The code resides on GitHub https://github.com/n0bel/ESPrinkler2

This project uses an ESP8266 to control 8 relays to provide 24vac to operate a sprinkler control valves. It is a self contained web server, serving all the pages needed for configuration, status, and scheduling of up to 8 sprinkler zones for up to 30 schedules.

This project has been newly updated.. an OLED and a RTC added since the original project.

The code is held on GitHub and that is my preferred method for taking bug reports and feature requests (through the Issue system).

  • 1 × ESP8266 4MByte (I'm using an WeMos D1-MINI)
  • 1 × 74HC595 Electronic Components / Misc. Electronic Components
  • 8 × 2n3904 or 2n2222 NPN transisitors Drive the relays
  • 8 × 10k Resistor
  • 8 × Relays

View all 9 components

View project log

  • 1
    Step 1
    This project requires DIY assembly and soldering skills. At this time there

    is no pre-made board. I've made two of these systems so far, and both of them
    are done with proto boards and point to point wiring and assembled in a
    water resistant project box.

|---|

Using the sprinkler controller description above, decide whether each statement agrees with it. Answer yes or no and quote the deciding words.
1. The controller supports as many as 30 schedules.
2. A pre-made board can be bought for the project.
3. Bug reports are preferably taken through the GitHub Issue system.

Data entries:
|---|

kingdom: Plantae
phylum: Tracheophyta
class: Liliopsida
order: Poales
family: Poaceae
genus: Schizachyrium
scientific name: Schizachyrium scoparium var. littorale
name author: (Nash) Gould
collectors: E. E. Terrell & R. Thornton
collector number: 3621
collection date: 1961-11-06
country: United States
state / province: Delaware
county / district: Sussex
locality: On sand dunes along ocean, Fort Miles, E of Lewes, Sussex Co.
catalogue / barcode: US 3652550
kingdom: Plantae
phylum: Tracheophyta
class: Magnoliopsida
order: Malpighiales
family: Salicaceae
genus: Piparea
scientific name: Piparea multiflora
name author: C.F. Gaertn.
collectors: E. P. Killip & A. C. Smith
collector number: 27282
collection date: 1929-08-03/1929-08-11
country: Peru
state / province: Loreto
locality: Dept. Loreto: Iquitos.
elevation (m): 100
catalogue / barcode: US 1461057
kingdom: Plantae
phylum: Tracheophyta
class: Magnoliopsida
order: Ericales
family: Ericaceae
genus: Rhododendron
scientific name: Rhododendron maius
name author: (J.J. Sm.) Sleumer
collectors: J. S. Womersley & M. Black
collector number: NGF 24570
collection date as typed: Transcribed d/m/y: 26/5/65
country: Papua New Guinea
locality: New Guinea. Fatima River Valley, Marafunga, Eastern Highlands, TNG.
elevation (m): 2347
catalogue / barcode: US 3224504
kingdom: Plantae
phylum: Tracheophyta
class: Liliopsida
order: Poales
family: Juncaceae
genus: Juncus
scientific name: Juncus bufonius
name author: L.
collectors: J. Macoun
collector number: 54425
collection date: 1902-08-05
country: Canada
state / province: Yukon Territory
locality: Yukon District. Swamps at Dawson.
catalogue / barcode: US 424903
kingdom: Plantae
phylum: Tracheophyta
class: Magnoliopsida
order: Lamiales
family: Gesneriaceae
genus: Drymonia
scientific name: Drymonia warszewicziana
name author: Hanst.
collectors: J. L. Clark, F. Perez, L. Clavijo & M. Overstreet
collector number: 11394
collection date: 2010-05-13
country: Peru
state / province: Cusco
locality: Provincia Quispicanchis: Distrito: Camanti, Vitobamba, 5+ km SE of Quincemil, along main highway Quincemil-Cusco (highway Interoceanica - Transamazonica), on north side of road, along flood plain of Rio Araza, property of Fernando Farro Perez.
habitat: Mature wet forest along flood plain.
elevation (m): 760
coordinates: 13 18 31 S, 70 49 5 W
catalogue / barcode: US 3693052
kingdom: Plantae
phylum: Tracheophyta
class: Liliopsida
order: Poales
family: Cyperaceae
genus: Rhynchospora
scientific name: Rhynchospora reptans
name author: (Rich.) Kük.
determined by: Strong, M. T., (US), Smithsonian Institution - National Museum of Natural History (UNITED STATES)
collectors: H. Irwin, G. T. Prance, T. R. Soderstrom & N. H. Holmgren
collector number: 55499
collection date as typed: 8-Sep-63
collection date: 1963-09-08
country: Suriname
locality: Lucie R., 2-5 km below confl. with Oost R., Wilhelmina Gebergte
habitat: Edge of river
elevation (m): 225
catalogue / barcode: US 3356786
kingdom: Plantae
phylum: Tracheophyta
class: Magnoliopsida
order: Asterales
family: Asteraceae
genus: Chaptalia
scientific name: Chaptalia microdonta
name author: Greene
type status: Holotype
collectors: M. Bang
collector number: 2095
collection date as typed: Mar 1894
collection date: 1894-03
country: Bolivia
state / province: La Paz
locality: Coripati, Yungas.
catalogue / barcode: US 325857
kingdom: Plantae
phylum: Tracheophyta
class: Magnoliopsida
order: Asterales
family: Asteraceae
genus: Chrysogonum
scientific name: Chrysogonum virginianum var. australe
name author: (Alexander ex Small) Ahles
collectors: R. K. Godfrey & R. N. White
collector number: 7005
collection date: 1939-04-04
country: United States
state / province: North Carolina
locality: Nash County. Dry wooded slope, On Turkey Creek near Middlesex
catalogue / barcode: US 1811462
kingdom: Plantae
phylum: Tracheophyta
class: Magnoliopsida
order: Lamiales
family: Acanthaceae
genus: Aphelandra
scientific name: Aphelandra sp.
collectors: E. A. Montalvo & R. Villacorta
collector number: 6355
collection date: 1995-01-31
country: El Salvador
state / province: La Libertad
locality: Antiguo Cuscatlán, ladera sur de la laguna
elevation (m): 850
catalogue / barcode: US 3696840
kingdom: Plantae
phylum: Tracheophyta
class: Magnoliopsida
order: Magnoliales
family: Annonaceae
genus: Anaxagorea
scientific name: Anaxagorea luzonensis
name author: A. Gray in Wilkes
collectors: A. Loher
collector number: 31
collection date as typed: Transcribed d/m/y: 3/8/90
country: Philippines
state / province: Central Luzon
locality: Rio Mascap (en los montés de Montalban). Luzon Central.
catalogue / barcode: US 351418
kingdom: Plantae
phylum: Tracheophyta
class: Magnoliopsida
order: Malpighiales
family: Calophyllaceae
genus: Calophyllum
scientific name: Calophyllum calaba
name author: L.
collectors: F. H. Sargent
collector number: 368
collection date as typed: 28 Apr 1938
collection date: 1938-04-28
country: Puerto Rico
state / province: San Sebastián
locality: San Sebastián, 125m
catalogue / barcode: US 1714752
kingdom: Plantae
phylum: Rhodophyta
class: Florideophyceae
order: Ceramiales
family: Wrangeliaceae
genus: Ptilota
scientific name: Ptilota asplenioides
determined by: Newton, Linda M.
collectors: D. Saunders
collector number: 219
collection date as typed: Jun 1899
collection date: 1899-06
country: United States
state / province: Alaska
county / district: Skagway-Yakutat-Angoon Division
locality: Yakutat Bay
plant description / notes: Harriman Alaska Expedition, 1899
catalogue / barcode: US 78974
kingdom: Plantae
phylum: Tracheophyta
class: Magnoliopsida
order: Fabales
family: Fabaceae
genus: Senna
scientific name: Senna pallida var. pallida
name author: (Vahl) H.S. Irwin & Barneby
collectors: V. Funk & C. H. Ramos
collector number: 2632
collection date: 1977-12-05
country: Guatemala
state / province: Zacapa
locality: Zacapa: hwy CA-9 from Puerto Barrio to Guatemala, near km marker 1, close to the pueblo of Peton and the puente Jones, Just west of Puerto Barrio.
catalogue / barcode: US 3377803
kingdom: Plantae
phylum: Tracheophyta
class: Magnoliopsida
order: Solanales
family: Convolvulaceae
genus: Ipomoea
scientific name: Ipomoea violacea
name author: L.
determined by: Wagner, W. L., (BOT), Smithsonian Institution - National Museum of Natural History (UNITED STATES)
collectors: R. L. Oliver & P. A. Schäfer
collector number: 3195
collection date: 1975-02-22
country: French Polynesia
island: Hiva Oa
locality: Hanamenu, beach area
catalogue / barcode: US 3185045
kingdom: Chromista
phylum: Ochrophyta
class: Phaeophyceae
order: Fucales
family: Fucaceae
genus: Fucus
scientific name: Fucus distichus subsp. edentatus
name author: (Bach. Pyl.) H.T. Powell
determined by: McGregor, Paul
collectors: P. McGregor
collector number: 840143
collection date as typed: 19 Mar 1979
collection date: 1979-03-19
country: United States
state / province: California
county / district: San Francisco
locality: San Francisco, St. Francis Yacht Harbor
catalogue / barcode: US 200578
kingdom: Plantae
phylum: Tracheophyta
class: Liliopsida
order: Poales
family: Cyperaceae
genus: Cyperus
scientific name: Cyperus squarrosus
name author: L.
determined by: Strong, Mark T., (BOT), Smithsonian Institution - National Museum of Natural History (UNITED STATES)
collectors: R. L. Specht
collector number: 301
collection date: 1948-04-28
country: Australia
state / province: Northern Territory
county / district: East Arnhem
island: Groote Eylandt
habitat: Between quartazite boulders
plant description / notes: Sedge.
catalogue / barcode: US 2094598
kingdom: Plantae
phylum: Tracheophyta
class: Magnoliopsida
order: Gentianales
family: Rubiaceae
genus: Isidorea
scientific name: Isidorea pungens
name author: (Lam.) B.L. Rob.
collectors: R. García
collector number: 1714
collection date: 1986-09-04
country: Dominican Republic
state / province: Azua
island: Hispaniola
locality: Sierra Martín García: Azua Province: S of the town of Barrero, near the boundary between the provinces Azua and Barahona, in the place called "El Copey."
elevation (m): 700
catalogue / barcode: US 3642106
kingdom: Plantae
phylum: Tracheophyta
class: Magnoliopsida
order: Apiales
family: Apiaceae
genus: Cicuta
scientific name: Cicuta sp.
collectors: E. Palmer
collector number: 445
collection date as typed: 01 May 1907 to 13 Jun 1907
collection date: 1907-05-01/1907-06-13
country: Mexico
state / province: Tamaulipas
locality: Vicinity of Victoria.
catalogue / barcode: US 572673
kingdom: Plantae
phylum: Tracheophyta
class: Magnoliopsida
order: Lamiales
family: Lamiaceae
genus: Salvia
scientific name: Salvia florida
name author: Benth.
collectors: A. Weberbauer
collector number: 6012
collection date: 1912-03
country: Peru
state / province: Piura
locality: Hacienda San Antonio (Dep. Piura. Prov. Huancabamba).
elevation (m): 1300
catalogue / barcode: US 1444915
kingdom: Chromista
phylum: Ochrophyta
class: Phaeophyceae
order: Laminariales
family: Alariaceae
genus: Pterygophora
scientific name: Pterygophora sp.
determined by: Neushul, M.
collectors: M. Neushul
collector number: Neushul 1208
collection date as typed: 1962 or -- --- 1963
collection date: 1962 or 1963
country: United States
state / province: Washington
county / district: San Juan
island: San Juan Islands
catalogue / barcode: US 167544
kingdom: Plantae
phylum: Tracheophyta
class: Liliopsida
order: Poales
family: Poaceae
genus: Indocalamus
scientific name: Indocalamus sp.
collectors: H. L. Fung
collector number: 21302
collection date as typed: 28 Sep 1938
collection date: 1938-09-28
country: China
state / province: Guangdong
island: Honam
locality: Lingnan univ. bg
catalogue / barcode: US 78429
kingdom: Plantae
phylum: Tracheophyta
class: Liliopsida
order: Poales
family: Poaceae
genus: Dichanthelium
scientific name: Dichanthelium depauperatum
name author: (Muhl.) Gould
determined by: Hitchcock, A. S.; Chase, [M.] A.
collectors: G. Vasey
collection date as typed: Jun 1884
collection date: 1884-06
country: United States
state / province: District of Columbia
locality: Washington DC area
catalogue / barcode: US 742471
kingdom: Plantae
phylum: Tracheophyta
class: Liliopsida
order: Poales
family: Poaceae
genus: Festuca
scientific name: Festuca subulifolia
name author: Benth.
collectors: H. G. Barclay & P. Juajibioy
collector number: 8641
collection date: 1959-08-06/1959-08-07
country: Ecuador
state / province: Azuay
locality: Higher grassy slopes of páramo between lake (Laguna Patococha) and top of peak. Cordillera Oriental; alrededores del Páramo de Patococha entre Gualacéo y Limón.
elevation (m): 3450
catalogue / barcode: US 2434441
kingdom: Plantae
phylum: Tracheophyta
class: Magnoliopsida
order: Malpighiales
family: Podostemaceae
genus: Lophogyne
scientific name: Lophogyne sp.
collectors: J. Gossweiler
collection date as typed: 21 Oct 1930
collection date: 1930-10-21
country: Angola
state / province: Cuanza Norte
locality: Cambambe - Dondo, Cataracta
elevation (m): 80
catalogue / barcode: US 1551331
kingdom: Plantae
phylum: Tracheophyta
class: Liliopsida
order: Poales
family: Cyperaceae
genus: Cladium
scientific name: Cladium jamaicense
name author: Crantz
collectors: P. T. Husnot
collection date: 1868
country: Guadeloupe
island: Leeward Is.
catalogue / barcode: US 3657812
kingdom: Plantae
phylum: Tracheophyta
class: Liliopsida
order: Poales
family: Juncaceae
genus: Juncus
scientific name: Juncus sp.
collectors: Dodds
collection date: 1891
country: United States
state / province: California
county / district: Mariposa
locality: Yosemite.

|---|

## Task answer:
1. Yes: "scheduling of up to 8 sprinkler zones for up to 30 schedules"
2. No: "is no pre-made board"
3. Yes: "that is my preferred method for taking bug reports and feature requests (through the Issue system)"